[課題] 本文によれば、照井翠の句集の最終章は何という題ですか。

[本文]
▽

実体のある質量感に満ちた言葉で、この九年間を被災地に在って見つめ、俳句の言葉を紡いできた照井翠は、そんな空疎な言葉で希望を語ったりしない。
その逆の、しっかりと「言葉を失って絶望する」ことをしてきたのだ。
本当の心の花は、そんな「絶望」の中にしか咲かないことを、以下の「祈り」の俳句の言葉で彫琢している。
滅亡の文明ほどに土盛らる 「群青列車」
経済的「土盛り」的な「復興」に「滅亡の文明」の姿を見、それをこのように詠む照井翠は、最終章「滅びの春」に、人類の未来に立ち込める暗雲を凝視し、その滅びを予感する句群を置いて、巻を閉じている。
肺白く芽吹き人類滅亡す
信じ来しものみな捨てし桜かな
告別も哀悼もなき桜かな
人間の来ぬやう春を刈りにけり
滅びゆく種として八十八夜寒
絶滅も進化メタセコイアの芽
蛇苺つひに変容できぬ民
前兆の火球裂きゆく夏の闇
照井翠といっしょに原点に返り、しっかりと「言葉を失って絶望」する追体験をして、そこから言葉を立ち上げ直すことを、深く示唆される思いがした句集であった。

△

[資料]
▽

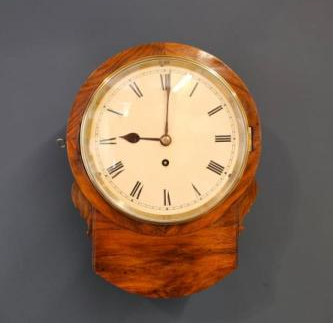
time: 9:00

△

[解答] 最終章の題は「滅びの春」です。